Tuesday, March 24, 2020

The incompetent are often blessed with an inappropriate confidence

"I alone can fix it," he said.  And 63 million adults applauded and made him the leader.

He described himself as a "stable genius" and his supporters were thrilled with his reptilian cunning.

He is no physician, and yet he freely advises people, including experts, on what they should do.  During these COVID-19 times, he is practicing what he campaigned on--that he alone can fix it.
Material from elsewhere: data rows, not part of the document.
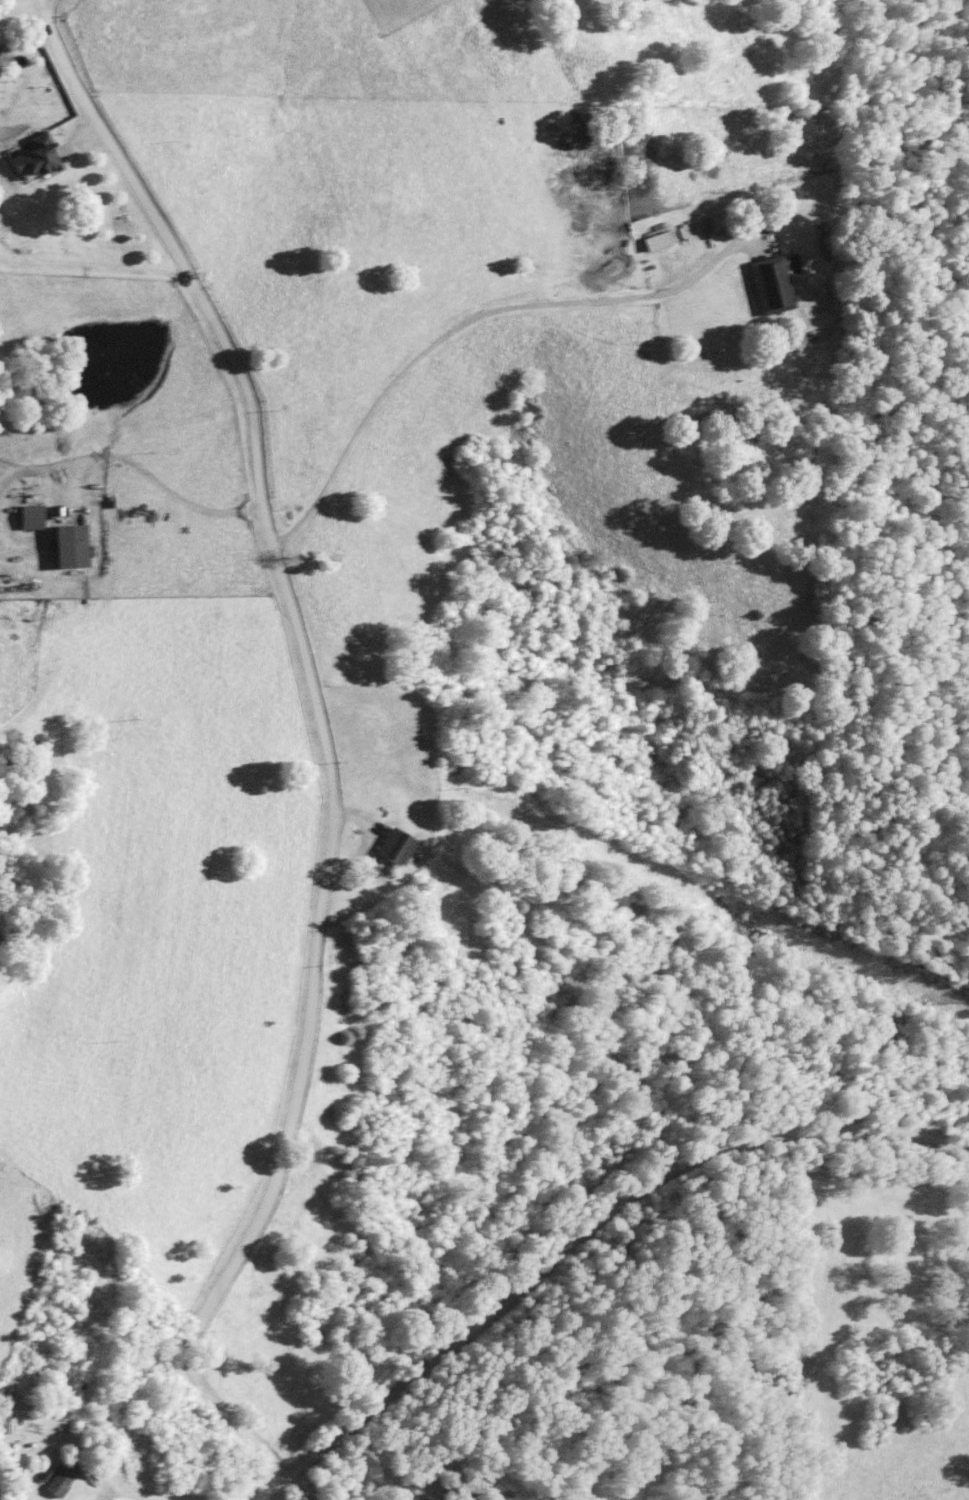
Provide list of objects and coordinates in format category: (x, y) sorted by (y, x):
road: (42, 1)
road: (43, 1)
building: (27, 158)
building: (648, 241)
building: (763, 285)
road: (469, 316)
road: (145, 477)
building: (23, 517)
building: (60, 547)
road: (324, 739)
building: (385, 846)
road: (580, 1237)
building: (51, 1481)

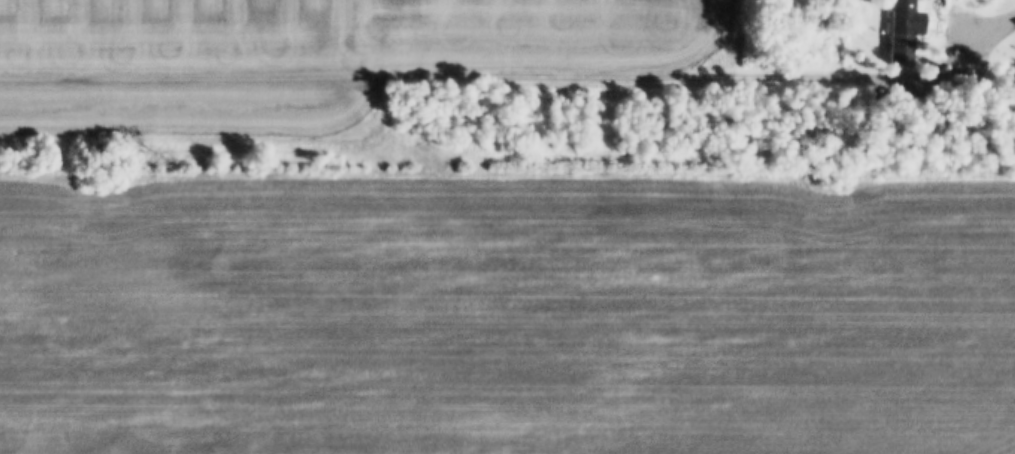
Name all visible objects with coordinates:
building: (905, 32)
road: (992, 35)
road: (488, 70)

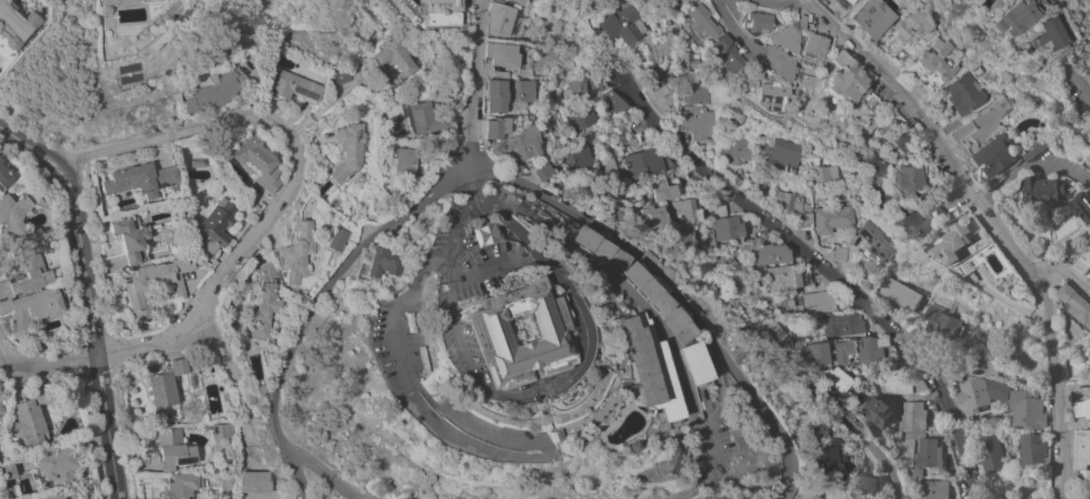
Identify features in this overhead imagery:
building: (682, 0)
building: (838, 0)
building: (104, 1)
building: (678, 1)
road: (708, 1)
building: (505, 2)
road: (780, 2)
building: (432, 13)
building: (1003, 17)
building: (788, 18)
building: (858, 18)
building: (486, 19)
building: (697, 20)
building: (749, 23)
building: (14, 25)
building: (619, 25)
road: (728, 26)
building: (1042, 32)
building: (429, 33)
building: (898, 36)
building: (804, 47)
building: (1032, 47)
road: (1062, 47)
building: (775, 50)
building: (491, 54)
building: (720, 54)
building: (361, 56)
building: (928, 58)
building: (389, 60)
building: (686, 62)
building: (748, 72)
building: (489, 74)
building: (337, 75)
building: (837, 79)
road: (463, 80)
building: (598, 83)
building: (294, 87)
building: (571, 88)
building: (513, 91)
building: (659, 91)
building: (212, 92)
building: (693, 92)
building: (957, 95)
building: (483, 96)
building: (766, 96)
building: (611, 102)
building: (998, 108)
building: (575, 118)
building: (416, 119)
building: (697, 122)
building: (1089, 122)
road: (283, 124)
building: (388, 126)
building: (486, 128)
building: (897, 137)
road: (20, 140)
building: (873, 143)
building: (514, 144)
building: (426, 146)
building: (1039, 148)
building: (735, 151)
building: (346, 152)
building: (587, 152)
building: (781, 155)
building: (994, 156)
building: (568, 157)
building: (867, 157)
building: (255, 161)
building: (398, 161)
building: (197, 163)
building: (640, 163)
road: (1040, 163)
building: (604, 165)
building: (533, 171)
road: (70, 173)
building: (823, 173)
building: (877, 173)
building: (737, 177)
building: (4, 178)
building: (680, 178)
road: (59, 179)
building: (139, 179)
building: (907, 179)
road: (461, 182)
building: (761, 188)
building: (1045, 188)
building: (659, 190)
road: (988, 193)
building: (879, 197)
road: (489, 203)
road: (469, 204)
building: (1083, 206)
building: (791, 208)
building: (941, 210)
building: (680, 211)
building: (14, 212)
building: (647, 217)
building: (831, 218)
road: (996, 218)
building: (608, 219)
building: (911, 221)
building: (723, 223)
building: (215, 226)
building: (476, 234)
building: (336, 237)
building: (677, 238)
building: (130, 239)
building: (875, 243)
building: (926, 244)
building: (957, 247)
building: (297, 252)
building: (839, 254)
building: (766, 255)
building: (1083, 262)
building: (378, 264)
road: (479, 270)
road: (1067, 270)
road: (827, 271)
building: (23, 274)
building: (689, 274)
road: (335, 277)
road: (539, 277)
building: (785, 277)
building: (629, 283)
road: (86, 284)
building: (153, 284)
road: (667, 291)
building: (899, 293)
road: (436, 300)
building: (263, 302)
road: (388, 302)
building: (1075, 302)
building: (817, 303)
building: (33, 308)
building: (943, 322)
building: (840, 324)
building: (773, 331)
building: (478, 334)
road: (656, 334)
road: (155, 346)
building: (862, 350)
road: (2, 351)
building: (811, 354)
road: (2, 357)
road: (222, 358)
building: (985, 362)
road: (51, 363)
building: (687, 363)
building: (640, 369)
building: (954, 375)
building: (833, 379)
building: (898, 382)
road: (526, 383)
building: (165, 390)
building: (260, 390)
road: (521, 390)
building: (972, 400)
building: (1081, 400)
building: (855, 401)
road: (533, 405)
building: (1, 410)
building: (876, 411)
building: (911, 416)
road: (843, 417)
building: (28, 419)
road: (109, 429)
road: (541, 429)
building: (222, 431)
building: (911, 435)
road: (543, 436)
building: (544, 436)
building: (623, 447)
building: (1032, 447)
building: (1082, 447)
building: (988, 448)
building: (173, 449)
road: (548, 452)
road: (541, 455)
building: (683, 455)
road: (496, 456)
building: (925, 456)
building: (822, 458)
road: (310, 461)
road: (289, 465)
building: (654, 466)
building: (57, 467)
road: (693, 470)
building: (6, 471)
building: (1083, 478)
building: (226, 482)
building: (253, 482)
building: (864, 483)
building: (182, 486)
road: (342, 489)
building: (933, 489)
building: (800, 490)
building: (50, 496)
building: (849, 497)

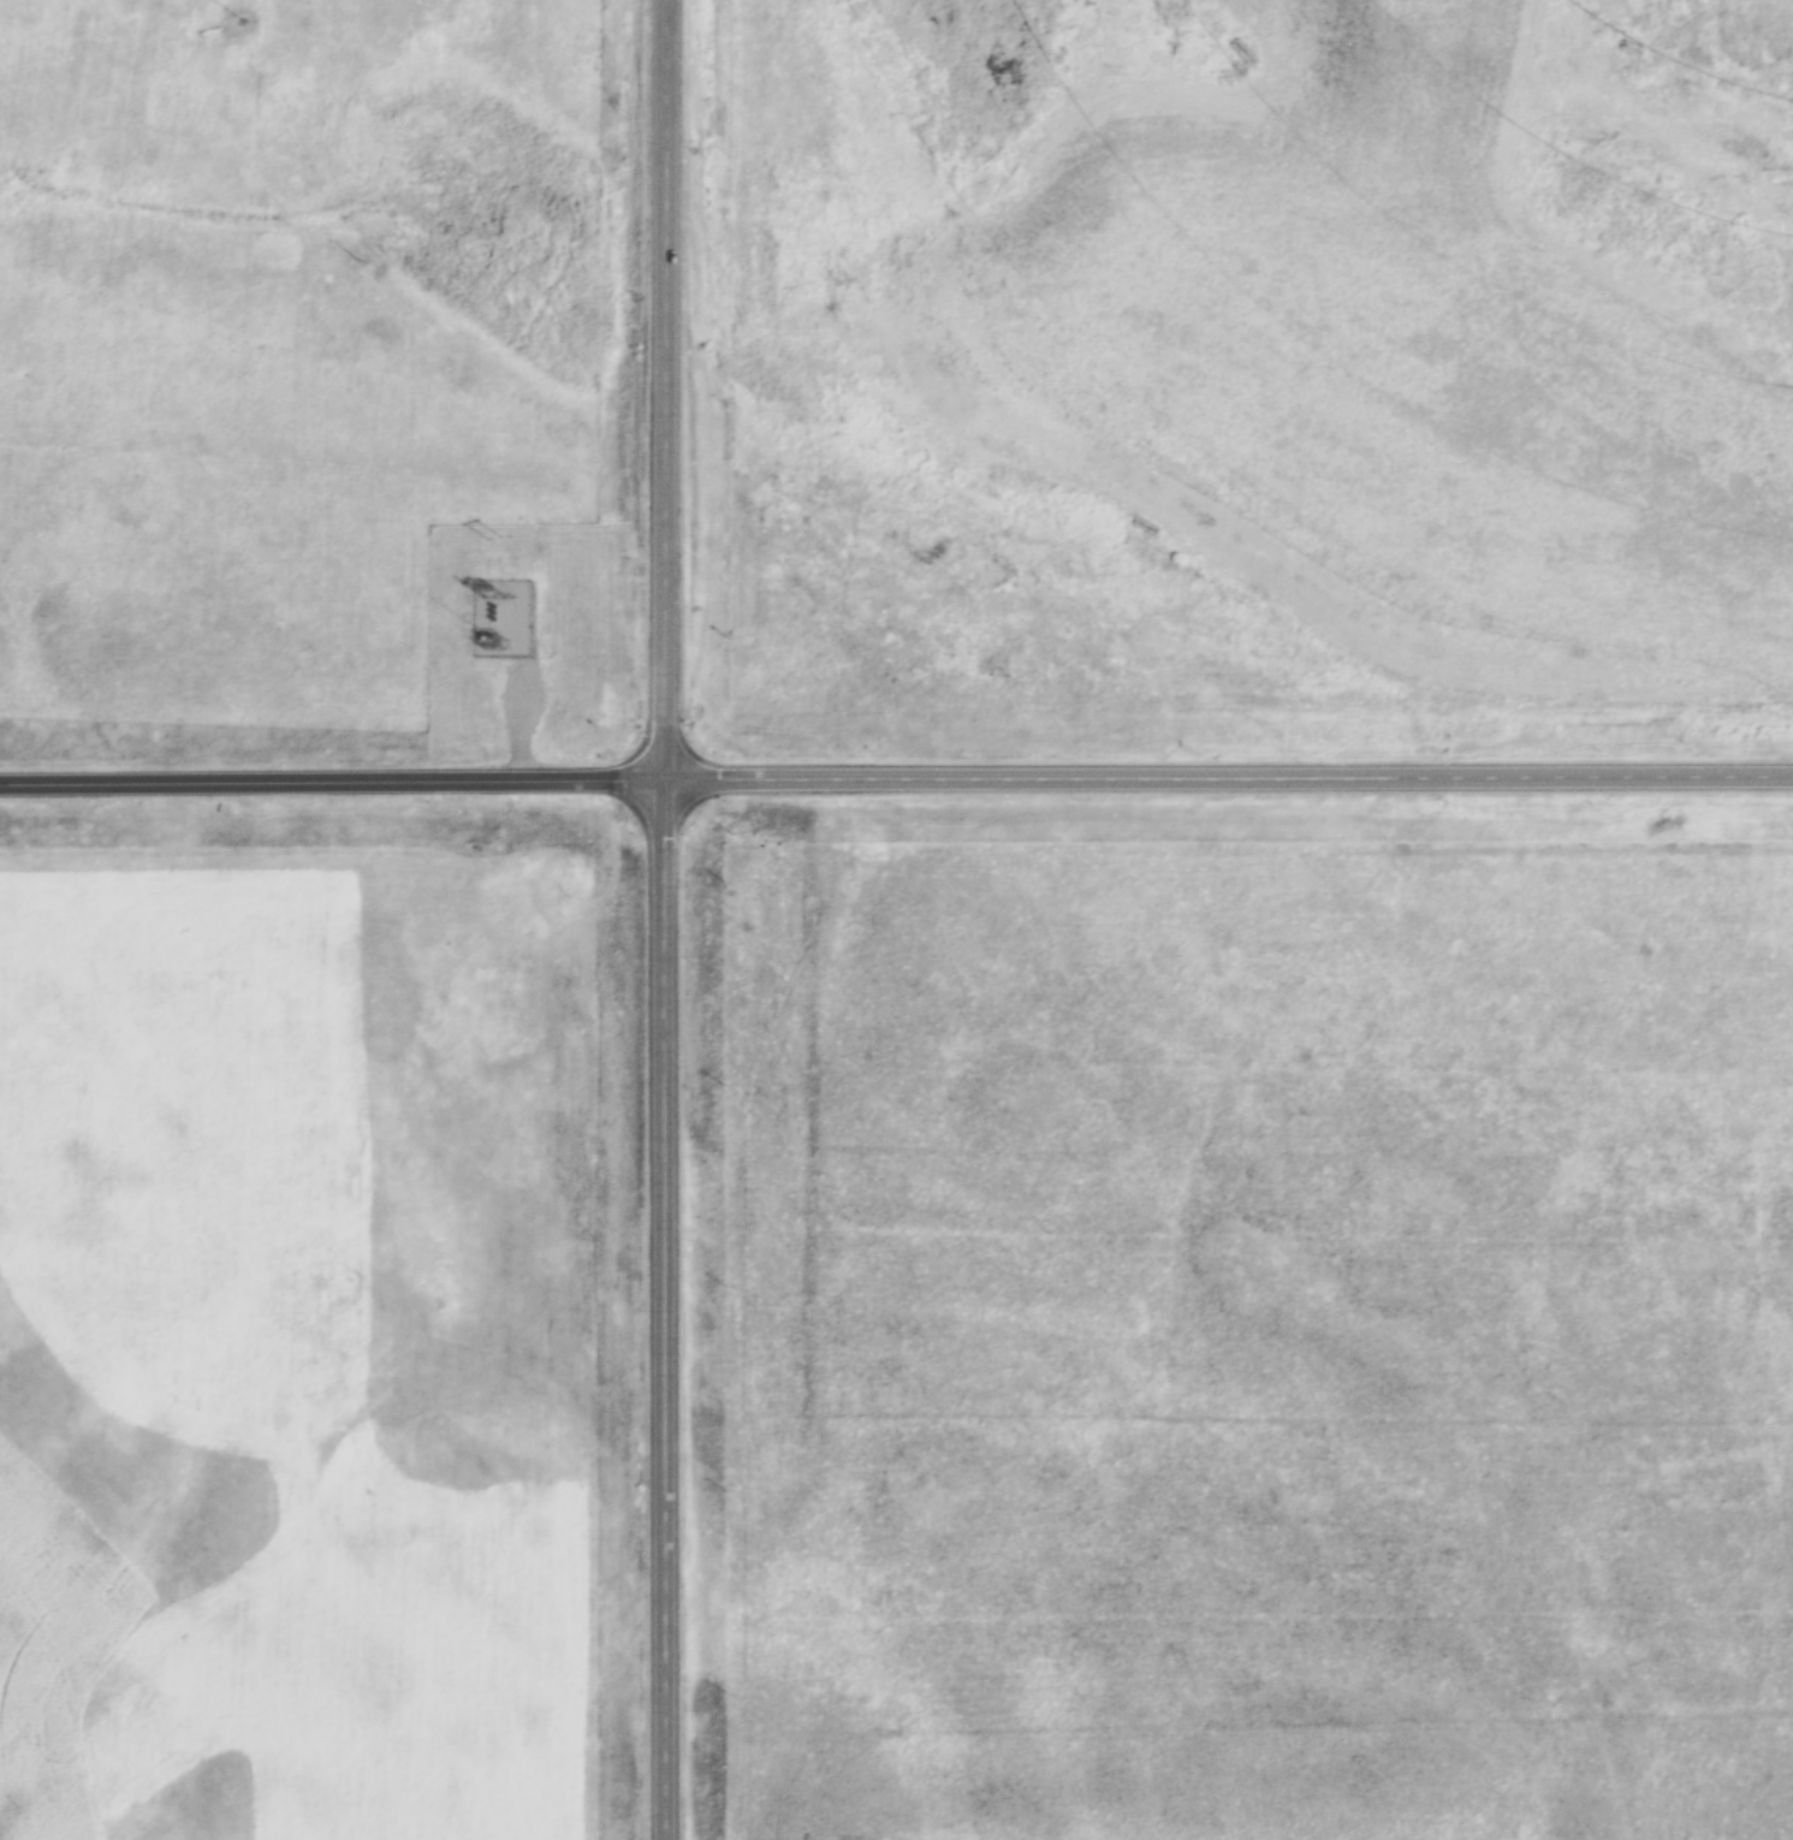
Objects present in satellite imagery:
power substation: (502, 617)
road: (896, 779)
road: (659, 920)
We have always known about confident idiots like him.  I blogged about the Dunning-Kruger effect more than 5 years ago--in November 2014.
[In] many areas of life, incompetent people do not recognize—scratch that, cannot recognize—just how incompetent they are, a phenomenon that has come to be known as the Dunning-Kruger effect. Logic itself almost demands this lack of self-insight: For poor performers to recognize their ineptitude would require them to possess the very expertise they lack. To know how skilled or unskilled you are at using the rules of grammar, for instance, you must have a good working knowledge of those rules, an impossibility among the incompetent. Poor performers—and we are all poor performers at some things—fail to see the flaws in their thinking or the answers they lack.
What’s curious is that, in many cases, incompetence does not leave people disoriented, perplexed, or cautious. Instead, the incompetent are often blessed with an inappropriate confidence, buoyed by something that feels to them like knowledge.
"I alone can fix it."

Confident idiots spew bullshit all the time.

It is not an accident that I was drawn to Harry Franfurt's On Bullshit as soon as the tiny book was published.  Which is also why I loved Montaigne's Que sais-je?  Which is also why I developed a course that I offered only once, on intellectual humility.
A couple of years ago, I decided to offer a seminar on this subject.  I titled the course as "Intellectual boldness through intellectual humility."  In that, I essentially channeled my philosophy on education and life--to admit that I don't know.  The key, however, is to rise beyond that "I don't know."
But, 63 million loved the man who claimed to know it all!  And now we are all paying the price for his ignorance and incompetence.